Massive breathable wall construction, such as clay/straw, eliminates this problem. Airborne moisture is intercepted by the clay in the first two or three centimetres of the wall, long before its reaches the condensation zone.

Clay/straw can withstand getting wet because clay is very effective at wicking water out of the wall and drying it. However, if impeded from drying, the material will eventually mould and decompose. As a result, the typical econest has a metre-and-a-half-wide roof overhang to serve as its ” rain hat.” The clay/straw begins half a metre above standing snow levels and, below the clay/straw, a masonry stem wall is protected by a stone wainscotting. This feature, like a good pair of boots, keeps the bottom of the clay/straw dry.

In addition, we provide a breathable overcoat. In wet climates with over 50 centimetres of rain annually, we use wood treatments such as shingles or siding over a ventilated space. Alternately, lime-based plasters are commonly used in damper regions of Europe and are also available in North America.

Avoiding Chemical Soup

Using solid-mass walls is a good starting point for a healthy home. The next step is avoiding toxic substances inside the house. Although the US Environmental Protection Agency (EPA) stated in its 1997 Budget Report that “indoor air pollution in residences, offices, schools and other buildings is widely recognized as one of the most serious potential environmental risks to human health,” it has not been as effective in protecting citizens as one might imagine.

After reading the warning labels on home finishing products or the material safety data sheets of common construction materials, it quickly becomes apparent that many of the products going into our homes can cause a myriad of adverse medical conditions, including respiratory damage, chronic dermatitis, central nervous system damage and multiple chemical sensitivities.

Suspected and known human carcinogens are in common use in the construction of standard homes.
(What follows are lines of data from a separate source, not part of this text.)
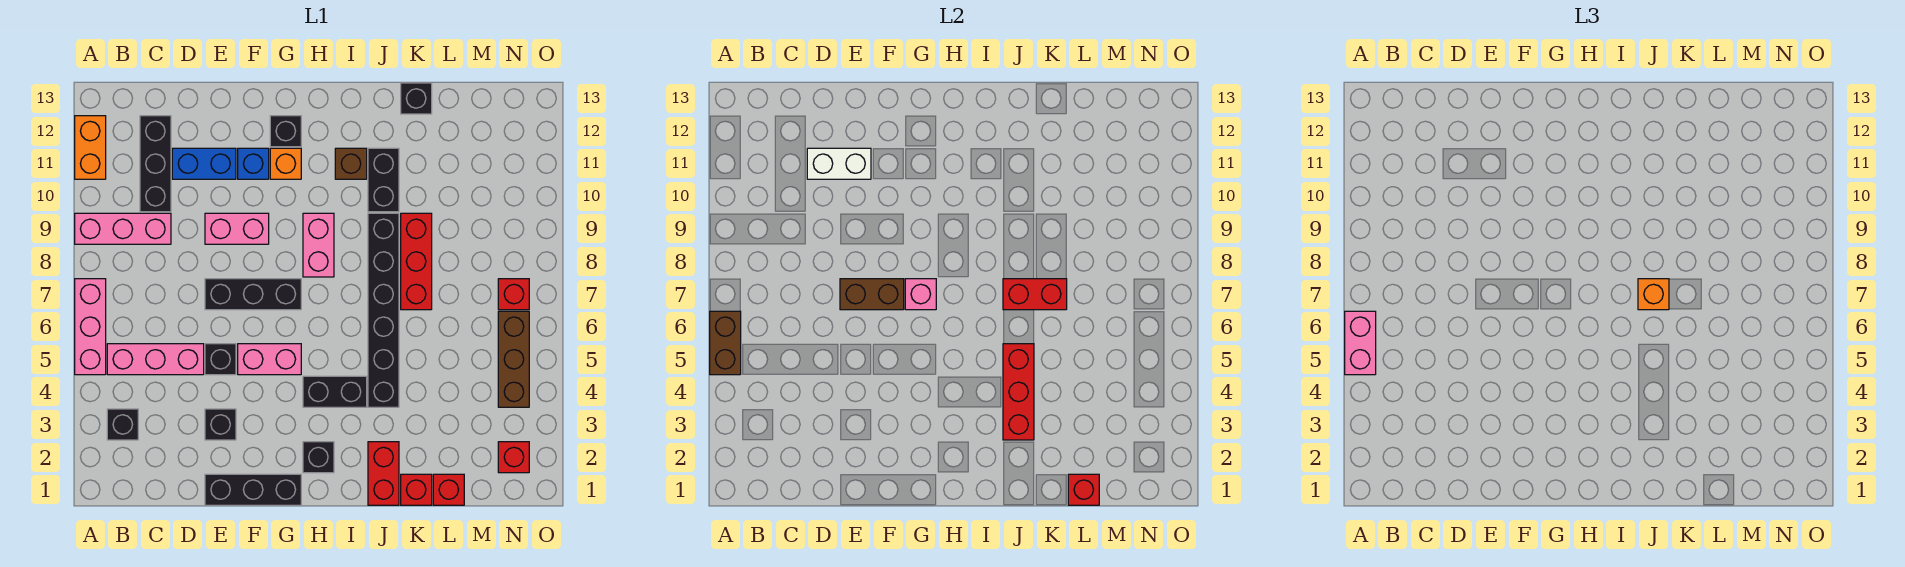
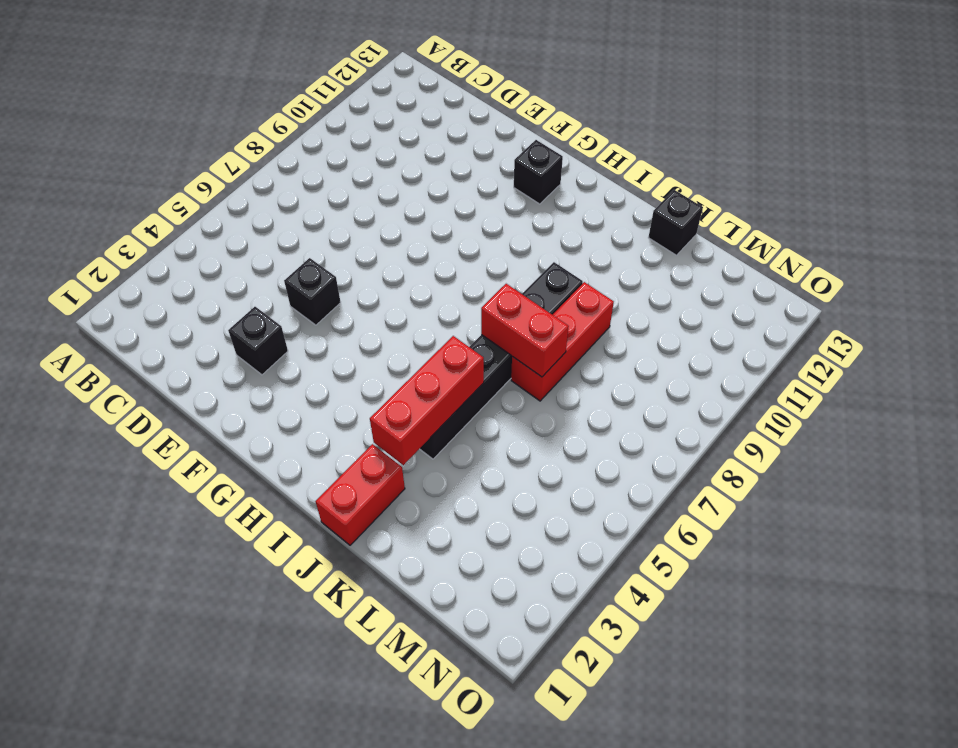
none -> pink 1x3 brick [75,279,106,375]
none -> pink 1x3 brick [75,213,171,244]
none -> orange 1x2 brick [75,116,106,179]
none -> black 1x1 brick [107,409,138,440]

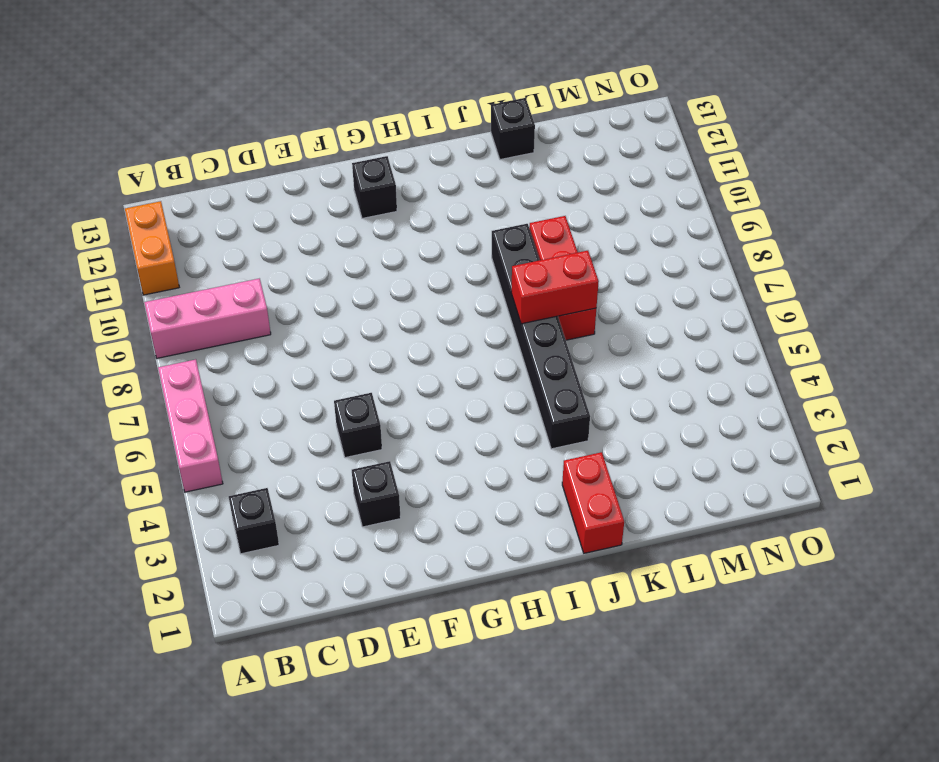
none -> pink 1x3 brick [107,344,204,375]
none -> black 1x3 brick [140,116,171,212]
none -> blue 1x2 brick [172,148,236,179]
none -> black 1x3 brick [205,474,301,505]

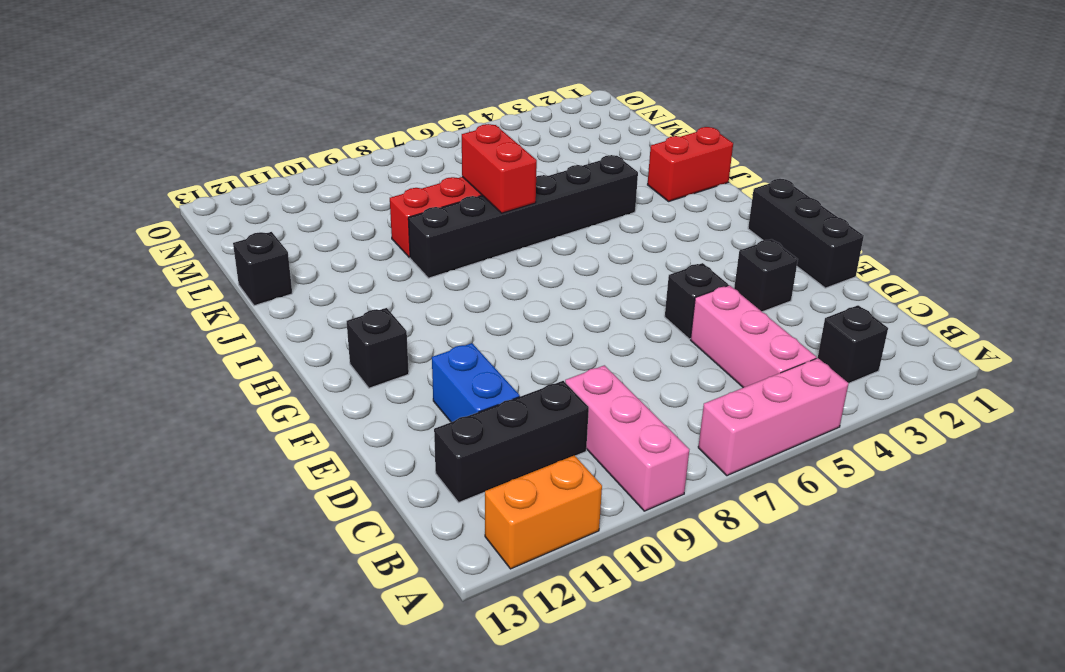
none -> black 1x3 brick [205,279,301,310]
none -> pink 1x2 brick [205,213,269,244]
none -> pink 1x2 brick [238,344,301,375]
none -> blue 1x1 brick [238,148,269,179]

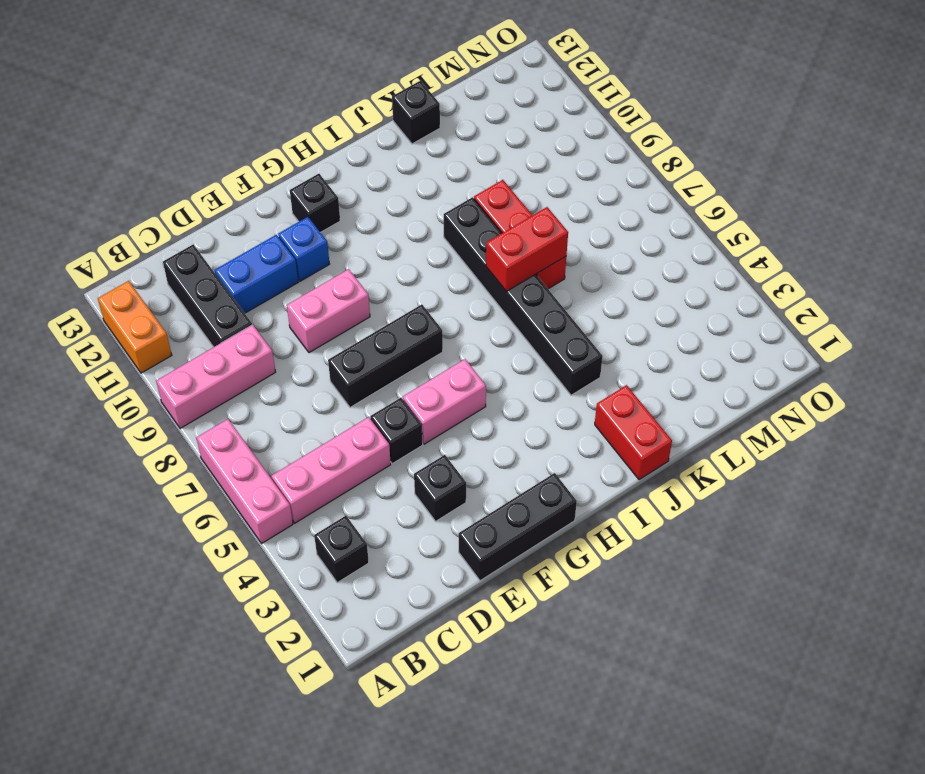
none -> orange 1x1 brick [270,148,301,179]
none -> black 1x1 brick [303,442,334,473]
none -> black 1x2 brick [303,376,367,407]
none -> pink 1x2 brick [303,213,334,277]

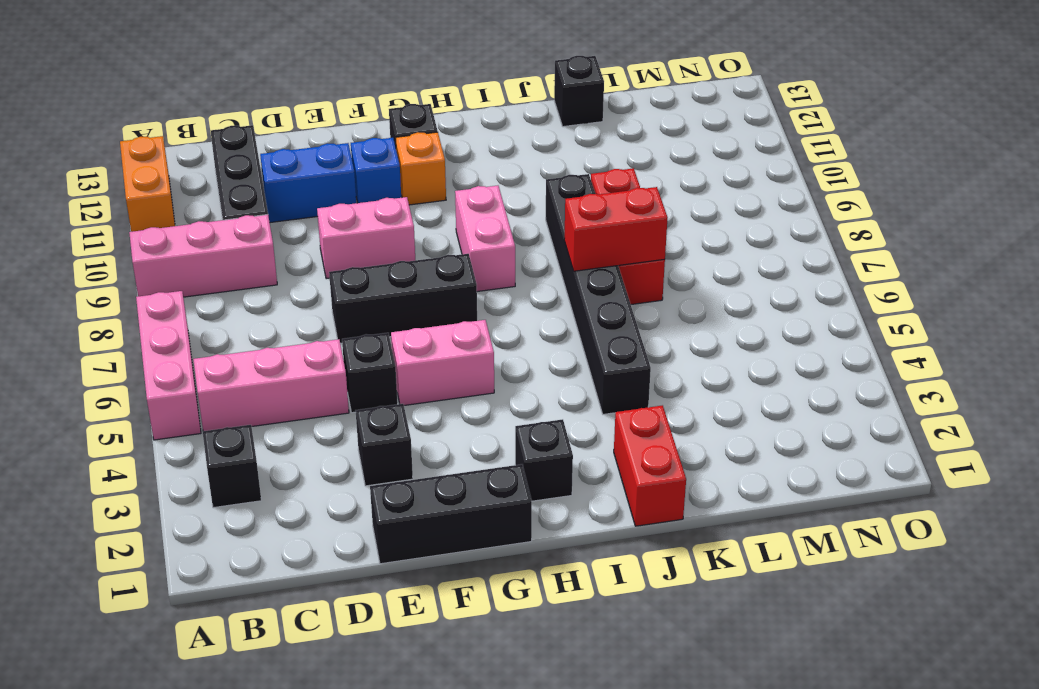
none -> black 1x2 brick [303,376,367,407]
none -> brown 1x1 brick [335,148,367,179]
none -> black 1x2 brick [368,148,399,212]
none -> red 1x1 brick [401,474,432,505]

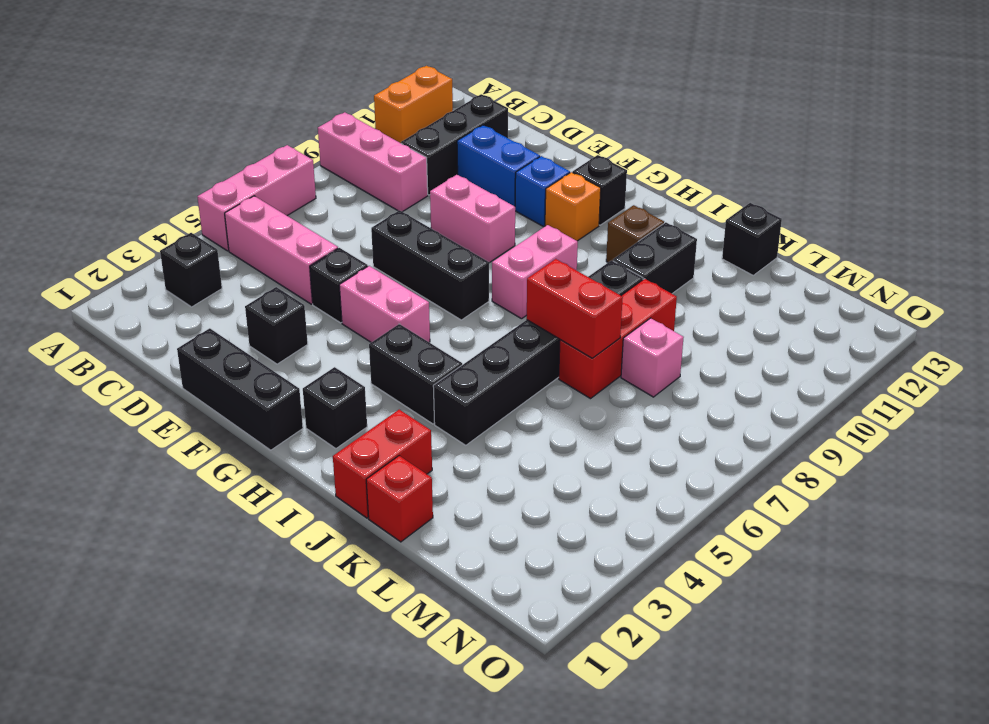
pink 1x1 brick [621,318,684,397] -> pink 1x1 brick moved to [905,279,936,310]
none -> red 1x1 brick [433,474,464,505]
none -> red 1x1 brick [498,442,529,473]
none -> brown 1x3 brick [498,311,529,407]
none -> red 1x1 brick [498,279,529,310]

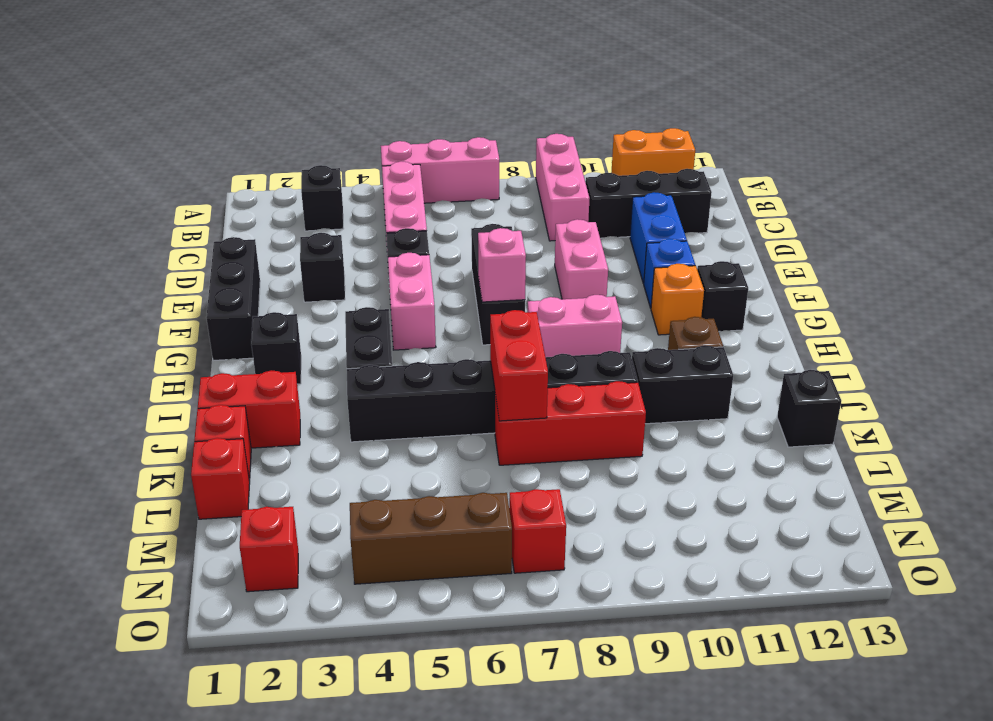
none -> brown 1x2 brick [710,311,741,375]
none -> white 1x2 brick [807,148,871,179]
none -> brown 1x2 brick [840,279,904,310]
none -> red 1x3 brick [1003,344,1034,440]

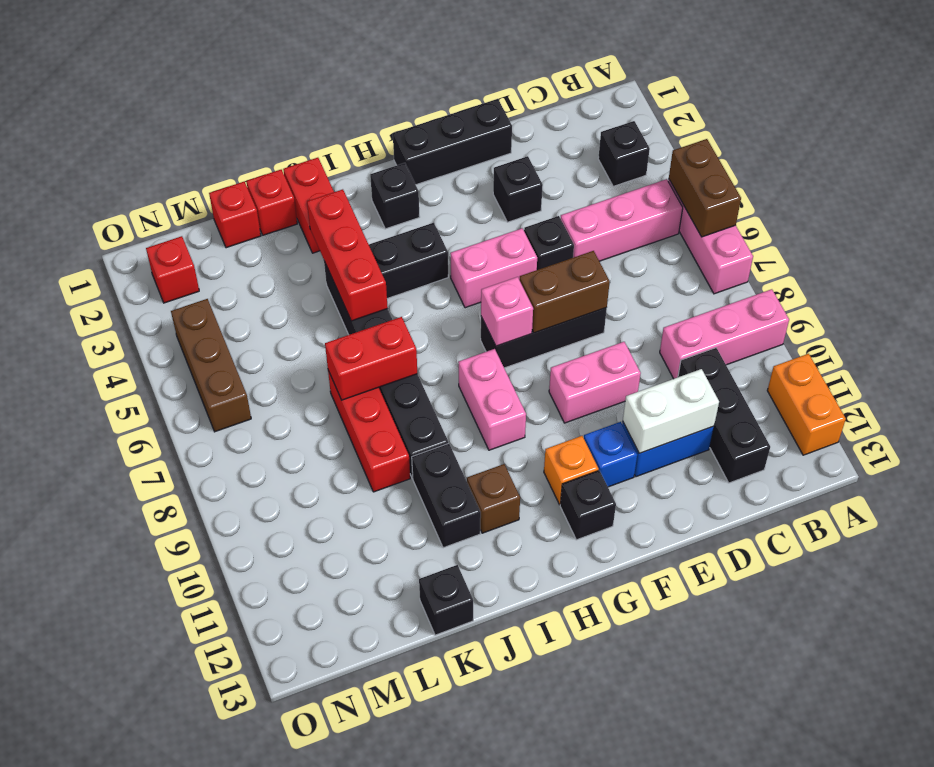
none -> red 1x1 brick [498,279,529,310]
none -> red 1x1 brick [1068,474,1099,505]
none -> pink 1x2 brick [1345,311,1376,375]
none -> orange 1x1 brick [1638,279,1669,310]

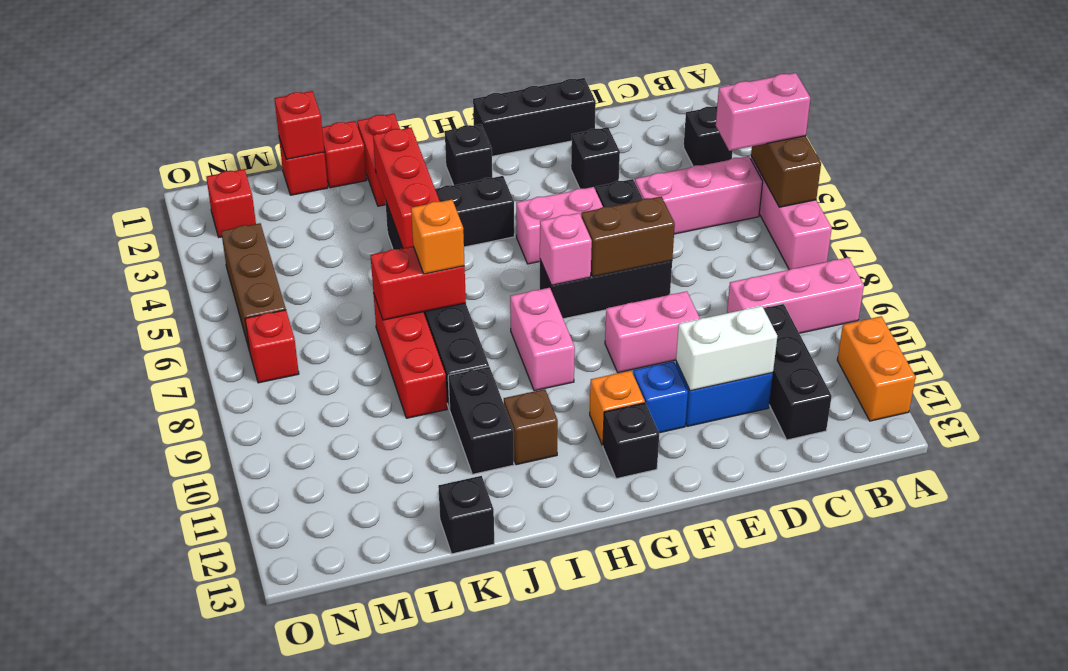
pink 1x2 brick [716,73,810,151] -> pink 1x2 brick turned to [1345,311,1376,375]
The cumulative and synergistic effects of these chemicals have never been adequately studied. That “new home smell” that we are familiar with is the aroma of chemical soup.

Designing for Health

Beyond creating a healthy wall system and choosing safe materials, there are several design features that help to promote health, and we incorporate them into econest design.

The attached garage is often a major source of pollution, especially when the separation walls and doors are not airtight, when the garage is not vented separately and when the occupants run the car in the garage.

Also, dirt, dust, pollen and pesticides tracked in on shoes are best left at the door. Home design can encourage the habit of shoe removal by simply placing the entry a step below the rest of the home, providing a space to sit and a place to store shoes.

Many reports and studies have pointed to the dangers of man-made electromagnetic fields. Simple precautions include using a metal cable or conduit to shield out electric fields; placing bedrooms away from appliances, like computers and refrigerators, that generate magnetic fields; and carefully directing wiring raceways away from living areas are.

Floor drains are often overlooked in standard construction when they’re not required by local building codes. Yet, including a drain where a water source might leak and flood, such as a laundry room, can prevent expensive damage as well as health-threatening mould conditions.

Serious illness and chronic ill health can result from exposure to by-products of combustion from home heating appliances. This damage can easily be avoided by isolating the mechanical room from the living space.

There is nothing complicated about building healthier homes. However, building for health is not the criterion for material choice or building practices in standard housing today.